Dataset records
┌──

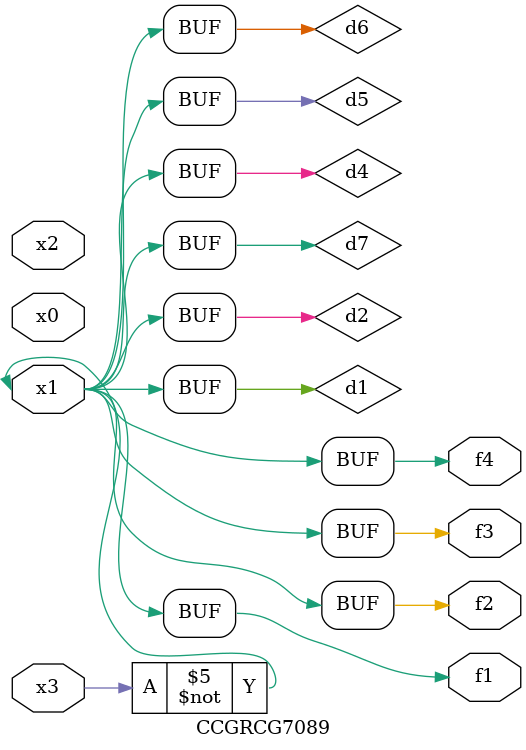
<source format=v>
module CCGRCG7089(
	input x0, x1, x2, x3,
	output f1, f2, f3, f4
);

	wire d1, d2, d3, d4, d5, d6, d7;

	not (d1, x3);
	buf (d2, x1);
	xnor (d3, d1, d2);
	nor (d4, d1);
	buf (d5, d1, d2);
	buf (d6, d4, d5);
	nand (d7, d4);
	assign f1 = d6;
	assign f2 = d7;
	assign f3 = d6;
	assign f4 = d6;
endmodule

</source>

└──

(REQUEST)
Could you retype exactly the lines from the one containing "buf (d5, d1, d2);" through the final line of the data above, and no others?

(ANSWER BOX)
	buf (d5, d1, d2);
	buf (d6, d4, d5);
	nand (d7, d4);
	assign f1 = d6;
	assign f2 = d7;
	assign f3 = d6;
	assign f4 = d6;
endmodule

</source>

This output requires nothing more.